I’m new to the board and I had to first go read your previous thread … I was pretty astonished because in reading your opening post it sounded exactly how my mother used to treat me when she was alive … she did pass away a long time ago though when I was only 21 … and I am 55 today. However, have to tell you that I look at these years of her being gone, and I can’t say that I missed out on anything. The abuse would have just kept going on, and I’m sure she would have started trouble in my marriage. So I am at peace with the fact that I lost her the same year I married.

There are some people in this world that are just damaged … most likely through no fault of their own … something that happened to them in their childhood … which I know was the issue with my mother. But you see, you can’t fix it … you can’t fix the issues that your mother has … and you can’t allow her to destroy your life bit by bit with her own issues.

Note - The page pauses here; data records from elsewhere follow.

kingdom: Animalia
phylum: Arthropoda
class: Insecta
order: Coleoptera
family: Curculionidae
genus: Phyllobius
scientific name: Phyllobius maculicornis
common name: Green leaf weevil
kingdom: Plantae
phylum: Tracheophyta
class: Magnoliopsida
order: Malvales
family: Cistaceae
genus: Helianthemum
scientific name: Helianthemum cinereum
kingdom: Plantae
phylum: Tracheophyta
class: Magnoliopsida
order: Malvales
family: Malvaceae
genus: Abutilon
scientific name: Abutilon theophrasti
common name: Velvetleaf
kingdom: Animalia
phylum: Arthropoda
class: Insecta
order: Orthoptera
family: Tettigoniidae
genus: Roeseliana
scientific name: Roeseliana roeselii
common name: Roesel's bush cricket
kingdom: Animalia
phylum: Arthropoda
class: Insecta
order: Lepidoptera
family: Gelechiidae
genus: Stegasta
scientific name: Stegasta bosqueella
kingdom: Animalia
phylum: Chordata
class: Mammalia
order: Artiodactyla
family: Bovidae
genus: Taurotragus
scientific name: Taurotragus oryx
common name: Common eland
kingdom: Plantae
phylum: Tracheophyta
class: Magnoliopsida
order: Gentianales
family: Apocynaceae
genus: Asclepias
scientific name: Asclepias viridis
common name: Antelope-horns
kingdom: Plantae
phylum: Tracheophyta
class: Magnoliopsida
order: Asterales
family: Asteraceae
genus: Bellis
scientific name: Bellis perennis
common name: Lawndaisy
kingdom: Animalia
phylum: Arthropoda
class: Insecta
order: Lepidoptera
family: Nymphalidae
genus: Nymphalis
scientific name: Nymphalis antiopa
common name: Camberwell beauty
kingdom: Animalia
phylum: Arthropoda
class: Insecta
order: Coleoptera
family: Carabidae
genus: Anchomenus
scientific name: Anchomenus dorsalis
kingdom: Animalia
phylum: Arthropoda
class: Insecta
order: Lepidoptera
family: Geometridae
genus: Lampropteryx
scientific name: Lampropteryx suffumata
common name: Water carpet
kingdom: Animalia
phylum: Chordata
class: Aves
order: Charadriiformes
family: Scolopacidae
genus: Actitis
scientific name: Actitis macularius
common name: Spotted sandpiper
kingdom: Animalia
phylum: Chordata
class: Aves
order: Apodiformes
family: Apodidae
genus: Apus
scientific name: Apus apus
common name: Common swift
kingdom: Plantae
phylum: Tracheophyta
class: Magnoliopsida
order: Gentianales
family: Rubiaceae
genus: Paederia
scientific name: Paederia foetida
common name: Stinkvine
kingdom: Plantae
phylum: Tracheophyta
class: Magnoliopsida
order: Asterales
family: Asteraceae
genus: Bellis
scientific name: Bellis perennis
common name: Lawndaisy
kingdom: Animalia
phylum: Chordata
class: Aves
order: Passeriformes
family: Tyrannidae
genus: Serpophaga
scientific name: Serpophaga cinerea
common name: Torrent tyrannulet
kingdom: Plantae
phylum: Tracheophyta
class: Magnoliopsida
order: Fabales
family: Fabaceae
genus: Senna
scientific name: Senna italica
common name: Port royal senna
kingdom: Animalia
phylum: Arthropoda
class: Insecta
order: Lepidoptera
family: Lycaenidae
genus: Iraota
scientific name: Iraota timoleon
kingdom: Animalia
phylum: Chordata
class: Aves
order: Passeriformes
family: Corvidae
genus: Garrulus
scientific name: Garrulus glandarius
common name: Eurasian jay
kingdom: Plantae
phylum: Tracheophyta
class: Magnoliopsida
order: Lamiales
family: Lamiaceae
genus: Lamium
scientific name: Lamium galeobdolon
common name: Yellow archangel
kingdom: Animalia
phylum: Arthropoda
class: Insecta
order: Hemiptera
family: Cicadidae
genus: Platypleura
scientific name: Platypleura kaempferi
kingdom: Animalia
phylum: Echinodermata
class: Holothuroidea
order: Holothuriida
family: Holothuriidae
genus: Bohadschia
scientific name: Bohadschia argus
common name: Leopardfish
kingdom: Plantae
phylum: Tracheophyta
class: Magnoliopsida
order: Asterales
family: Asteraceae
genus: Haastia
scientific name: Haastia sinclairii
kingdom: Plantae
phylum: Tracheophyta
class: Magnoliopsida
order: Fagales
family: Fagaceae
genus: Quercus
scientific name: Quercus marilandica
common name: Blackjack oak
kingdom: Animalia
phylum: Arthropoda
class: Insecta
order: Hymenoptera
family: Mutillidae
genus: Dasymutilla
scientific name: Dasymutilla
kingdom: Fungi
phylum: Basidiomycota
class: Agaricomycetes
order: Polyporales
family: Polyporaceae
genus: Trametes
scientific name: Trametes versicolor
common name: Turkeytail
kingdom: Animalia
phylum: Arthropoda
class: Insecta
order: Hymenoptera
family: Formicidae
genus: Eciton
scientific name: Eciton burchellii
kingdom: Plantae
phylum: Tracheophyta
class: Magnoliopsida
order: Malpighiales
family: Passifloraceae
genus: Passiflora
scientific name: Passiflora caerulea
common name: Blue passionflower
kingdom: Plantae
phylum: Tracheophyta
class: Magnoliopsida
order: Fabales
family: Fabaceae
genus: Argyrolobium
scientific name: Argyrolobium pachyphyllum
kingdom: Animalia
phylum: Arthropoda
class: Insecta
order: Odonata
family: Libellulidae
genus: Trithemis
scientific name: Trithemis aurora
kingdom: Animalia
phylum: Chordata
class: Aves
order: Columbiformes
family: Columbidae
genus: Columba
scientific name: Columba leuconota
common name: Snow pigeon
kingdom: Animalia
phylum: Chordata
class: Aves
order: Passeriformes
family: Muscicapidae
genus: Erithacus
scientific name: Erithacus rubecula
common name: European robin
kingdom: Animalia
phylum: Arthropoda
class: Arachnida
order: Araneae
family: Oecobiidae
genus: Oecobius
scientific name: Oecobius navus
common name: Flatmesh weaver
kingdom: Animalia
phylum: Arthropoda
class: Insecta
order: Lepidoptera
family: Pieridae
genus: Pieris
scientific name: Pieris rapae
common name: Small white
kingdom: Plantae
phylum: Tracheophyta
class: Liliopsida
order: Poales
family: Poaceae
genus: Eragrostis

I was lucky enough to have a husband who when I spoke about my mother always told me that that was not how a mother was supposed to be … and then my new mother-in-law explained to me that that was not what a mother was supposed to be. I went to counselling to get over losing her, and dealing with all the negative thoughts of her that I had from being abused by her for so many years throughout my entire childhood. It took 5 years of counselling to get over her, but I finally did … and the great thing was that while I was in counselling I was also learning how to mother my own child that I had just had … so the cycle was broken and my daughter grew up with a loving mother.

I suggest that you seek counselling for yourself … so that you don’t take your mother’s problems on yourself … and so that you find a way to walk away from a very bad situation.

May God Bless You.
 
Long long ago someone and think it was a doctor, said to me I did not have a MOTHER but a SMOTHER and reading some of these posts reminds me of that.

When I was a young teacher ( centuries ago…) one of the middle aged teachers who I realise now was anorexic ( we kept out private lives very private in those days) could not even go out in the evening as her “s- mother” who she still lived with became “Ill”

I made the break as I could not cope with the situation I was in but still feel some guilt.